How Republicans Can Block Stephen Breyer’s Replacement
The Senate is split 50-50, with Vice President Kamala Harris breaking the tie. So far, so good, given past Senators have changed the rules for judicial nominees to get across the finish line with just 51 votes. The so-called nuclear option is meant as a last resort, but with the exception of Chief Justice John Roberts, none of the current conservative Justices cleared a 60-vote benchmark.
But the nuclear option can go into motion only if the Judiciary Committee reports the nomination to the floor, a procedural move that says whether a majority on the committee recommends the full Senate consider the pick. Well, in a little-noticed backroom deal that took more than a month to hammer out, McConnell and Senate Majority Leader Chuck Schumer agreed to a power-sharing plan in February that splits committee membership, staffs and budgets in half. (A full nonpartisan analysis from the Congressional Research Service regarding the current process for nominees is here.)
Why does this matter? If all 11 Republican members of the Judiciary Committee oppose Biden’s pick and all 11 Democrats back her, the nomination goes inert. (A pretty safe bet in a committee where at least half of the Republican members have White House ambitions of their own.) The nomination doesn’t die, but it does get parked until a lawmaker—historically, the Leader of the party—brings it to the floor for four hours of debate.
A majority of the Senate—51 votes, typically—can then put debate about the issue on the calendar for the next day. But that’s the last easy part. When the potential pick comes to the floor again, it’s not as a nomination. At that point, it’s a motion to discharge, a cloture motion that requires 60 votes. In other words, 10 Republicans would have to resurrect the nomination of someone already blocked in the Judiciary Committee.
Given this is an election year and Republicans have historically shown they’re not willing to give Democrats any wins on the Supreme Court in such a politically charged environment, there’s a good chance that Biden’s nominee spends her summer waiting for invites that never come from GOP lawmakers asking her in for typically cordial and informal coffees.
So, yes, Biden may get to nominate a pick for the Supreme Court. But there’s no guarantee that the full Senate will take it up. After all, McConnell successfully rejected Merrick Garland’s nomination in 2016 and waited for Donald Trump to win the White House to install a replacement for Antonin Scalia. McConnell narrowly carved out selected history and dug his heels in that he wouldn’t bring Garland up for a vote. There was simply nothing Democrats could do about it.
And given the rules of the Senate as they stand, a resolute Republican Party can pull a sequel to the Garland nomination. Sure, the Democrats could try to change the power-sharing agreement, but as the debate on voting rights showed us in recent weeks, one hold-out voice among Democrats in favor of the filibuster can tank the plan with little consequence. Which means all of the odds-making about who might get the call from White House Counsel in the coming days, who might get tapped to sherpa the nomination through the Senate or even what this means for the next term are all likely for naught.

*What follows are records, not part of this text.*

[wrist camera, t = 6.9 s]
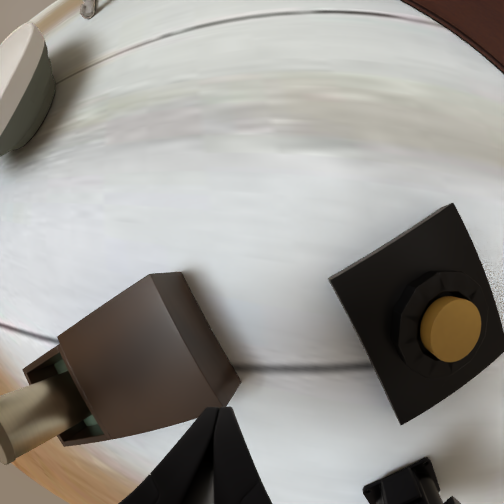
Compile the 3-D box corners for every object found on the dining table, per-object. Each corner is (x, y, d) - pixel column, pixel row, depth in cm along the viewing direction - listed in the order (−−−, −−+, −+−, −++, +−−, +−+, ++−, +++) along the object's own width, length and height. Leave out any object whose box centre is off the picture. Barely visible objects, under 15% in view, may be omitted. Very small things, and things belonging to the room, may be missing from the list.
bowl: (2, 109, 30) (-36, 93, 20) (79, 31, 26) (42, 0, 17) (-3, 206, 28) (-55, 197, 18) (84, 119, 24) (21, 84, 15)
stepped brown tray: (241, 381, 20) (224, 409, 16) (89, 430, 23) (63, 446, 19) (181, 271, 21) (149, 273, 17) (49, 355, 24) (19, 363, 20)
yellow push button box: (494, 342, 16) (520, 354, 12) (394, 412, 18) (407, 438, 14) (440, 207, 18) (465, 196, 14) (327, 278, 19) (331, 282, 15)
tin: (114, 406, 22) (14, 466, 9) (86, 414, 23) (-3, 463, 10) (88, 359, 23) (-22, 399, 10) (64, 372, 23) (-33, 407, 11)
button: (474, 332, 14) (487, 338, 12) (430, 364, 14) (441, 374, 12) (456, 284, 14) (470, 286, 12) (410, 316, 15) (421, 322, 13)
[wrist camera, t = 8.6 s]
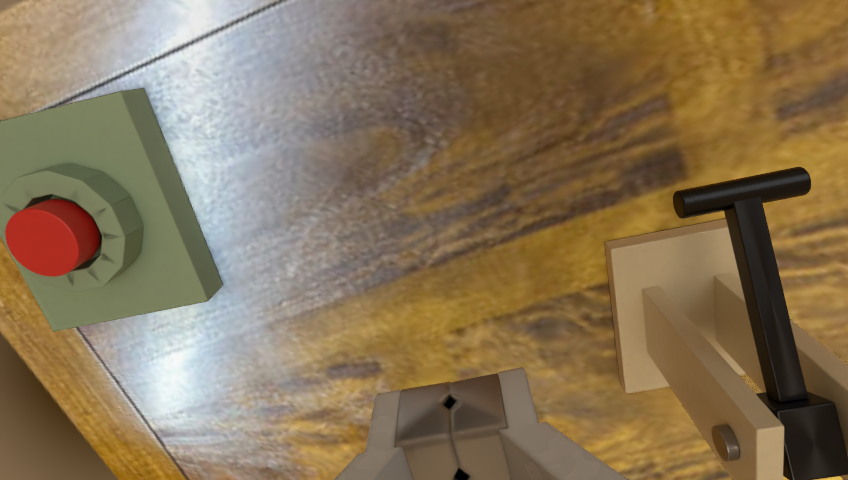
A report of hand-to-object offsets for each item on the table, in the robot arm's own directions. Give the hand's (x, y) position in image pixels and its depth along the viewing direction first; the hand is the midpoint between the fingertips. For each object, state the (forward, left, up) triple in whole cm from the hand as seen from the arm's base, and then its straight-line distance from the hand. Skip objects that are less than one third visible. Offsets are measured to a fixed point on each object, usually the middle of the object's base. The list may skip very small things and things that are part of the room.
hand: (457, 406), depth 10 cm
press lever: (+7, +12, -12) cm, 18 cm away
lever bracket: (+11, +12, -20) cm, 26 cm away
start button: (-2, -20, -16) cm, 26 cm away
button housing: (-2, -20, -20) cm, 28 cm away
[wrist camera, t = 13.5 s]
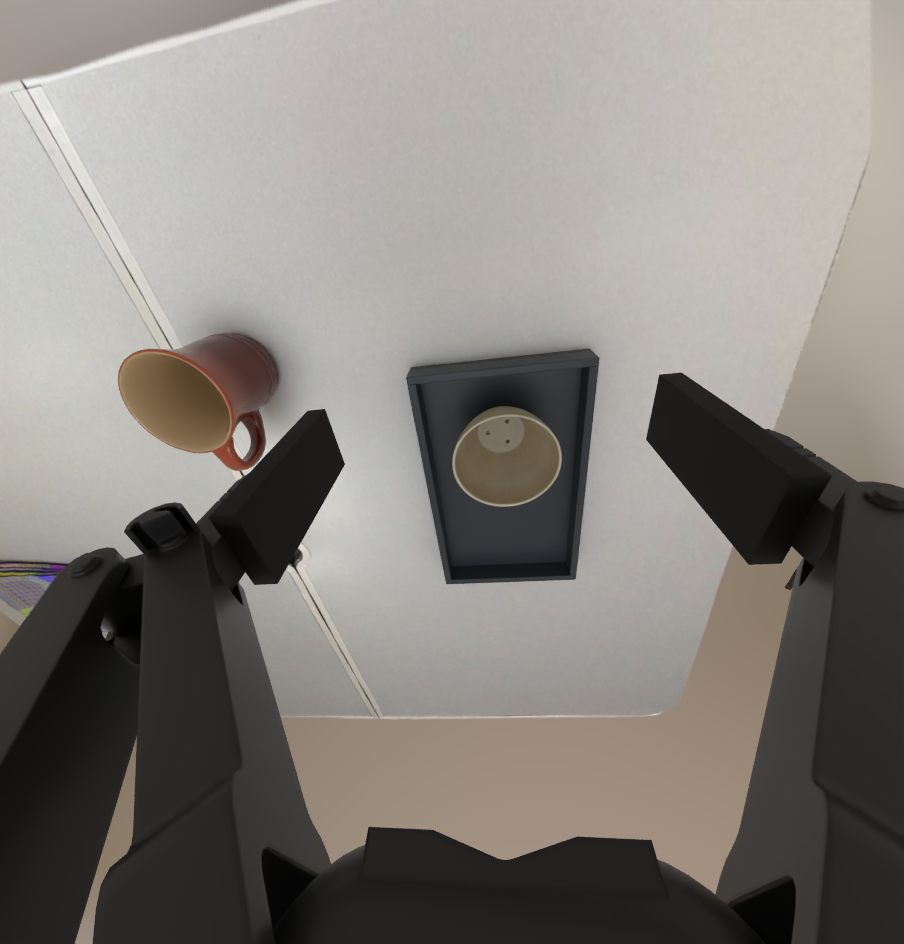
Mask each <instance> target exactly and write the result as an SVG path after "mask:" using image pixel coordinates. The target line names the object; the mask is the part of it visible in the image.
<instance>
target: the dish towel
mask: <svg viewBox="0 0 904 944" xmlns="http://www.w3.org/2000/svg"><path fill="white" fill-rule="evenodd" d="M64 567H66V566H64V565H50V564H23V563H2V564H0V598H1V599H2V600H3V601H4V602H6V603H7V604H8V605H9V606H11V607H12V608H14V609H16V610H17V611H19V612H20V613H21V614H23V615H24V616H25V617H27V616H28V615H29V613H30V612H31V610H32V609H33V608H34V606H35V605H36V603H37V602H38V601H39V599H40V598H41V596H42V595H43V593H44V592H45V591H46V589H47V588H48V586H49V585H50V584H51V582H52V581H53V579H54V578H55V577H56V575H57V574H58V573H59V572H60V571H61V570H62V569H63V568H64ZM101 631H102V632H109V631H108V630H106V629H105V628H104V627H103V626H102V625H101Z"/></svg>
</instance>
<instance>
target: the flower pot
mask: <svg viewBox="0 0 904 944" xmlns="http://www.w3.org/2000/svg"><path fill="white" fill-rule="evenodd" d="M506 420H507V422H505V421H506ZM487 433H489V434H487ZM507 440H509V441H507ZM561 462H562V454H561V448H560V445H559V442H558V440H557V438H556V437H555V435H554V434H553V432H552V431H551V430H550V429H549V428H548V426H547V425H546V424H545V423H543V422H542V421H541V420H540V419H539V418H537V417H536V416H534V415H533V414H531V413H529V412H527V411H525V410H523V409H520V408H516V407H511V406H499V407H494V408H491V409H488V410H486V411H484V412H482V413H481V414H479V415H478V416H476V417H475V418H474V419H473V420H472V421H471V422H470V423H469V424H468V425H467V427H466V428H465V429H464V431H463V432H462V434H461V436H460V438H459V440H458V442H457V444H456V447H455V450H454V454H453V460H452V467H453V473H454V476H455V478H456V480H457V483H458V484H459V486H460V487H461V488H462V489H463V490H464V492H466V493H467V494H468V495H469V496H470V497H472V498H474V499H475V500H477V501H479V502H482V503H485V504H487V505H492V506H500V507H508V506H516V505H520V504H524V503H527V502H529V501H531V500H534V499H535V498H537V497H539V496H540V495H542V494H543V493H544V492H545V491H546V490H547V489H548V488H549V487H550V486H551V485H552V484H553V483H554V481H555V480H556V478H557V476H558V474H559V471H560V468H561Z"/></svg>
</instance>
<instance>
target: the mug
mask: <svg viewBox="0 0 904 944" xmlns="http://www.w3.org/2000/svg"><path fill="white" fill-rule="evenodd" d="M118 385H119V390H120V394H121V396H122V399H123V401H124V403H125V405H126V407H127V408H128V410H129V411H130V413H131V414H132V416H133V417H134V418H135V419H136V420H137V421H138V423H139V424H140V425H141V426H142V427H143V428H145V429H146V430H147V431H148V432H149V433H151V434H152V435H153V436H155V437H156V438H158V439H159V440H161V441H163V442H164V443H166V444H168V445H170V446H173V447H175V448H178V449H181V450H184V451H188V452H192V453H208V452H213V453H214V454H215V455H216V456H217V457H218V458H219V459H220V460H221V461H222V462H223V463H224V464H225V465H226V466H227V467H228V468H230V469H232V470H236V471H241V470H246V469H249V468H251V467H253V466H254V465H255V464H256V463H257V462H258V461H259V460H260V458H261V457H262V455H263V452H264V450H265V445H266V437H265V431H264V426H263V421H262V417H261V415H260V412H259V408H260V407H262V406H263V405H265V404H266V403H267V401H268V400H269V399H270V398H271V396H272V394H273V392H274V391H275V388H276V385H277V371H276V367H275V365H274V362H273V361H272V359H271V357H270V356H269V354H268V353H267V352H266V351H265V350H264V349H263V348H262V347H261V346H260V345H259V344H258V343H256V342H255V341H253V340H252V339H250V338H248V337H245V336H242V335H239V334H218V335H211V336H208V337H206V338H204V339H202V340H199V341H196V342H194V343H192V344H189V345H187V346H185V347H183V348H180V349H176V350H166V349H145V350H140V351H137V352H135V353H133V354H131V355H130V356H128V357H127V358H126V359H125V360H124V361H123V363H122V365H121V366H120V369H119V374H118ZM240 421H241V422H242V423H243V424H244V425H245V426H246V428H247V429H248V431H249V434H250V437H251V446H250V449H249V451H248V453H247V454H246V456H245V457H244V458H243V459H241V458H240V457H239V456H238V455H237V453H236V451H235V449H234V442H233V437H232V435H233V433H234V431H235V429H236V427H237V425H238V424H239V422H240Z"/></svg>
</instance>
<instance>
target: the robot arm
mask: <svg viewBox="0 0 904 944" xmlns="http://www.w3.org/2000/svg"><path fill="white" fill-rule="evenodd" d="M646 440H647V441H648V442H649V444H650V445H651V446H652V447H653V449H654V450H655V451H656V452H657V453H658V455H659V456H660V457H661V458H662V459H663V461H664V462H665V463H666V464H667V466H668V467H669V468H670V469H671V470H672V472H673V473H674V474H675V475H676V477H677V478H678V479H679V480H680V481H681V483H682V484H683V485H684V486H685V488H686V489H687V490H688V491H689V492H690V494H691V495H692V496H693V497H694V498H695V500H696V501H697V502H698V503H699V505H700V506H701V507H702V508H703V509H704V511H705V512H706V513H707V514H708V516H709V517H710V518H711V519H712V520H713V522H714V523H715V524H716V525H717V526H718V528H719V529H720V530H721V531H722V533H723V534H724V535H725V536H726V537H727V539H728V540H729V541H730V542H731V544H732V545H733V546H734V547H735V548H736V550H737V551H738V552H739V553H740V555H741V556H742V557H743V558H744V559H745V561H746V562H747V563H748V564H749V565H754V564H779V563H782V562H783V560H784V558H785V556H786V555H787V553H788V551H789V550H790V548H791V546H792V547H793V548H795V550H797V552H798V553H799V554H800V555H801V556H802V557H803V559H802V561H801V562H800V564H799V566H798V567H797V569H796V570H795V572H794V574H793V575H792V577H791V579H790V580H789V582H788V583H787V585H786V587H785V588H786V589H789V590H791V589H792V588H793V589H792V593H791V598H790V602H789V607H788V611H787V616H786V620H785V625H784V630H783V634H782V638H781V643H780V648H779V652H778V657H777V661H776V666H775V670H774V675H773V679H772V684H771V688H770V694H769V698H768V702H767V707H766V711H765V716H764V720H763V725H762V729H761V734H760V739H759V743H758V748H757V752H756V757H755V761H754V766H753V770H752V775H751V780H750V784H749V788H748V793H747V798H746V802H745V807H744V811H743V816H742V820H741V825H740V828H739V832H738V835H737V838H736V841H735V843H734V845H733V847H732V849H731V851H730V853H729V855H728V857H727V859H726V861H725V865H724V867H723V870H722V872H721V876H720V880H719V883H718V887H717V891H716V895H715V894H714V893H713V892H711V891H710V890H709V889H707V888H706V887H704V886H703V885H702V884H700V883H699V882H697V881H696V880H695V879H693V878H692V877H690V876H689V875H687V874H685V873H684V872H682V871H680V870H678V869H676V868H675V867H673V866H671V865H669V864H667V863H665V862H662V861H660V860H658V859H657V858H656V854H655V851H654V847H653V844H652V840H635V839H615V838H594V837H575V838H572V839H569V840H566V841H563V842H560V843H557V844H555V845H552V846H549V847H546V848H543V849H540V850H537V851H534V852H532V853H528V854H525V855H523V856H520V857H517V858H514V859H510V860H501V859H497V858H495V857H493V856H491V855H488V854H486V853H484V852H482V851H479V850H477V849H475V848H473V847H470V846H468V845H466V844H464V843H461V842H459V841H457V840H454V839H452V838H450V837H448V836H445V835H443V834H441V833H439V832H436V831H434V830H422V829H401V828H380V827H369V828H368V834H367V839H366V844H365V845H364V846H361V847H358V848H357V849H355V850H353V851H351V852H349V853H347V854H345V855H343V856H342V857H341V858H339V859H338V860H336V861H335V862H334V863H332V864H331V862H330V860H329V856H328V853H327V851H326V849H325V846H324V844H323V842H322V839H321V837H320V835H319V834H318V832H317V830H316V828H315V826H314V825H313V823H312V821H311V819H310V816H309V814H308V811H307V808H306V804H305V801H304V797H303V794H302V791H301V787H300V783H299V780H298V776H297V773H296V770H295V766H294V763H293V759H292V756H291V752H290V749H289V745H288V742H287V738H286V735H285V731H284V728H283V725H282V721H281V717H280V714H279V710H278V707H277V703H276V700H275V696H274V693H273V690H272V686H271V683H270V679H269V676H268V672H267V669H266V665H265V662H264V658H263V655H262V651H261V648H260V644H259V641H258V637H257V634H256V630H255V627H254V623H253V620H252V617H251V613H250V610H249V606H248V603H247V599H246V596H245V592H244V589H243V588H242V587H241V585H240V584H239V580H240V579H241V577H242V576H243V574H244V573H245V572H246V573H247V575H248V576H249V578H250V579H251V581H252V582H253V584H254V585H261V584H278V582H279V580H280V579H281V577H282V575H283V573H284V571H285V570H286V568H287V566H288V564H289V563H290V561H291V559H292V557H293V555H294V554H295V552H296V550H297V548H298V547H299V545H300V543H301V541H302V540H303V538H304V536H305V534H306V532H307V531H308V529H309V527H310V525H311V524H312V522H313V520H314V518H315V516H316V515H317V513H318V511H319V509H320V508H321V506H322V504H323V502H324V500H325V499H326V497H327V495H328V493H329V492H330V490H331V488H332V486H333V484H334V483H335V481H336V479H337V477H338V476H339V474H340V472H341V470H342V468H343V467H344V465H345V463H344V461H343V458H342V455H341V452H340V450H339V447H338V444H337V441H336V438H335V436H334V433H333V430H332V427H331V424H330V422H329V419H328V416H327V413H326V411H325V409H321V410H311V411H307V412H306V413H305V414H304V415H303V416H302V417H301V419H300V420H299V421H298V422H297V423H296V424H295V425H294V426H293V427H292V428H291V429H290V430H289V431H288V432H287V433H286V434H285V436H284V437H283V438H282V439H281V440H280V441H279V442H278V443H277V444H276V445H275V446H274V447H273V448H272V449H271V450H270V452H269V453H268V454H267V455H266V456H265V457H264V458H263V459H262V460H261V461H260V462H259V463H258V464H257V465H256V466H255V468H254V469H253V470H252V471H251V472H250V473H249V474H247V475H245V476H244V477H242V478H241V479H239V480H238V481H236V482H235V483H234V485H233V486H232V487H231V488H230V489H229V490H228V491H227V493H225V494H224V495H223V496H222V497H221V498H220V499H219V500H220V501H217V502H216V503H215V504H214V505H213V506H212V507H211V509H210V510H209V511H208V512H207V513H206V514H205V515H204V516H203V517H202V518H201V519H200V520H199V521H198V522H197V523H195V522H194V520H193V519H192V518H191V516H190V515H189V513H188V512H187V511H186V509H185V508H184V506H183V505H182V504H181V503H168V504H164V505H161V506H157V507H155V508H152V509H150V510H148V511H146V512H144V513H143V514H141V515H139V516H138V517H136V518H135V519H134V520H133V521H131V522H130V523H129V524H128V525H127V527H126V529H125V531H124V532H125V533H126V535H127V536H128V537H129V538H130V539H131V540H132V541H133V542H134V544H135V545H136V546H137V547H138V548H139V549H140V550H141V551H142V552H143V554H142V555H138V556H134V557H131V558H127V559H124V558H123V557H122V556H121V555H120V554H119V553H118V552H117V551H116V550H115V549H114V548H102V549H98V550H95V551H92V552H90V553H86V554H84V555H81V556H80V558H79V557H78V558H76V559H74V560H73V561H72V562H71V563H70V564H69V565H67V566H66V567H64V568H63V569H62V570H61V571H60V572H59V573H58V574H57V575H56V577H55V578H54V579H53V581H52V582H51V584H50V585H49V586H48V588H47V589H46V591H45V592H44V593H43V595H42V596H41V598H40V599H39V601H38V602H37V603H36V605H35V606H34V608H33V609H32V610H31V612H30V613H29V615H28V616H27V617H26V619H25V620H24V622H23V623H22V624H21V626H20V627H19V629H18V630H17V632H16V633H15V634H14V636H13V637H12V639H11V640H10V642H9V643H8V644H7V646H6V647H5V649H4V650H3V651H2V653H1V654H0V944H75V940H76V937H77V934H78V930H79V927H80V924H81V920H82V917H83V913H84V910H85V907H86V904H87V900H88V897H89V894H90V890H91V887H92V884H93V880H94V877H95V874H96V870H97V867H98V864H99V860H100V857H101V854H102V850H103V847H104V844H105V840H106V837H107V833H108V830H109V827H110V823H111V820H112V817H113V813H114V810H115V807H116V803H117V800H118V797H119V793H120V790H121V787H122V783H123V780H124V777H125V773H126V770H127V767H128V763H129V760H130V756H131V753H132V750H133V747H134V743H135V740H136V737H137V752H136V777H135V801H134V803H135V804H134V826H133V838H132V844H131V846H130V849H129V851H128V853H127V854H126V855H125V856H124V857H122V858H121V859H120V860H119V861H118V862H116V863H115V864H114V865H113V866H112V867H110V869H109V871H108V872H107V874H106V876H105V878H104V880H103V882H102V884H101V887H100V892H99V897H98V902H97V907H96V915H95V925H94V937H93V944H904V488H901V487H898V486H895V485H891V484H885V483H879V482H857V481H856V480H854V479H852V478H851V477H849V476H848V475H846V474H845V473H843V472H842V471H840V470H839V469H837V468H836V467H834V466H833V465H831V464H830V463H828V462H826V461H825V460H823V459H822V458H820V457H816V454H814V453H813V452H811V451H810V450H808V449H807V448H805V449H804V448H803V446H802V445H801V444H799V443H797V442H796V441H794V440H793V439H791V438H790V437H788V436H785V435H783V434H780V433H777V432H775V431H772V430H770V429H763V428H762V427H760V426H759V425H757V424H756V423H754V422H753V421H752V420H750V419H749V418H747V417H746V416H744V415H743V414H741V413H740V412H738V411H737V410H735V409H734V408H732V407H731V406H730V405H728V404H727V403H725V402H724V401H722V400H721V399H719V398H718V397H716V396H715V395H713V394H712V393H711V392H709V391H708V390H706V389H705V388H703V387H702V386H700V385H699V384H697V383H696V382H694V381H693V380H692V379H690V378H689V377H687V376H686V375H684V374H683V373H672V374H663V375H659V379H658V384H657V389H656V394H655V399H654V404H653V409H652V414H651V418H650V423H649V428H648V433H647V438H646ZM101 625H102V626H103V627H104V628H105V629H106V630H108V631H109V632H108V634H107V637H106V639H105V638H104V637H103V635H102V631H101Z"/></svg>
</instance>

Republicans, should they want to, can sink this nominee. And if history is predictive, that’s exactly what they’ll do.
In 2013, Reid invoked the “nuclear option,” a historic move that changed a long-standing Senate rule, dropping the number of votes needed to overcome a filibuster from 60 to a simple majority for executive appointments and most judicial nominations — a decision he justified because of trouble getting through court confirmations in the latter half of the Obama Administration.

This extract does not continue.